Passage to read:
»»
By lex, on October 10th, 2009
When I was a nobbut aviator, only freshly winged, I was assigned to the FA-18 training squadron in sunny Lemoore, California. The CO at the time was a bear of a man, had played football in college and was a Vietnam veteran. My student cohort held him in awe: We’d been told that he had received an Air Medal during the war for saving a squadron mate’s life, or his liberty anyway. The latter had come off target badly hit and managed to limp only as far as the harbor at Hai Phong before his machine came apart. The pilot had been forced to eject and was floating in his raft a mile or so off shore, when he saw an NVA patrol craft bounding out to seize him. The unlucky aviator was contemplating the austere amenities of the Hanoi Hilton when our CO roared overhead at 500 feet, firing a Shrike missile in boresight mode.
The Shrike was an anti-radiation missile that was intended to guide on pre-selected surface-to-air missile frequencies. It had a relatively low yield warhead and was never intended for use as a direct fire anti-shipping weapon. Flown to the point where it could not miss – and the point where the pilot doing the shooting would be danger close to his own target – it ended up serving pretty well in the role however. The CO scored a direct impact, the patrol craft was destroyed and the downed aviator was soon thereafter rescued by a Navy helicopter.
If you look up the word “indecisive” in your dictionary (or in the pages of today’s newspapers), you may find that commanding office’s picture there in mute antonym. A long career flying single-engine attack jets in peacetime and combat operations had given him the seasoning and wit to make quick judgments, and when he made them, they were pretty damned final. You didn’t want to get athwart his hawse; you were either on the CO’s train or getting run over by it. There was no room for spectators.
««
Available data:
»»
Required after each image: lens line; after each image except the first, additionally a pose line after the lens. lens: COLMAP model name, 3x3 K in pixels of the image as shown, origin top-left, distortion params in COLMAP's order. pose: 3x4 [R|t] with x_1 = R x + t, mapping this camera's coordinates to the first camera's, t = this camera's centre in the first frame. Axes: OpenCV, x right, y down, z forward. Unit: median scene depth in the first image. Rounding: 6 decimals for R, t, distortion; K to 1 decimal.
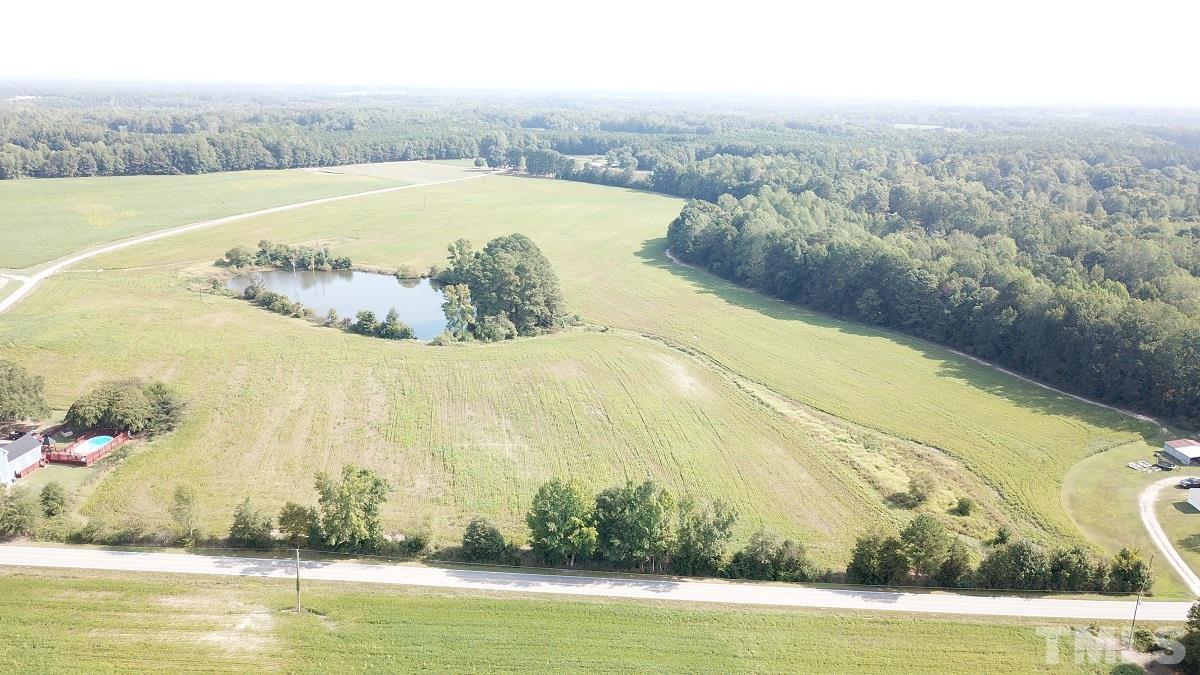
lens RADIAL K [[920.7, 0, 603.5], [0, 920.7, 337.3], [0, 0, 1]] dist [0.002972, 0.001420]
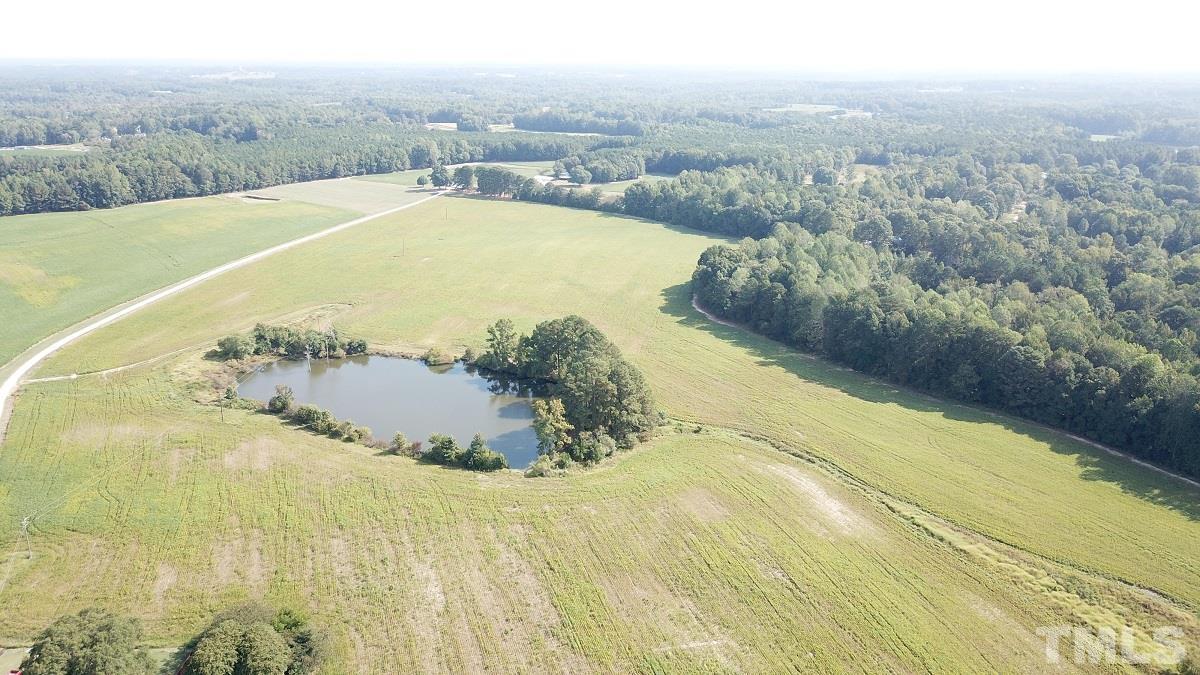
««
Reproduce the passage of the squadron commander account word for word, starting at "By lex, on October" and ending at "in boresight mode.".

Your solution:
By lex, on October 10th, 2009
When I was a nobbut aviator, only freshly winged, I was assigned to the FA-18 training squadron in sunny Lemoore, California. The CO at the time was a bear of a man, had played football in college and was a Vietnam veteran. My student cohort held him in awe: We’d been told that he had received an Air Medal during the war for saving a squadron mate’s life, or his liberty anyway. The latter had come off target badly hit and managed to limp only as far as the harbor at Hai Phong before his machine came apart. The pilot had been forced to eject and was floating in his raft a mile or so off shore, when he saw an NVA patrol craft bounding out to seize him. The unlucky aviator was contemplating the austere amenities of the Hanoi Hilton when our CO roared overhead at 500 feet, firing a Shrike missile in boresight mode.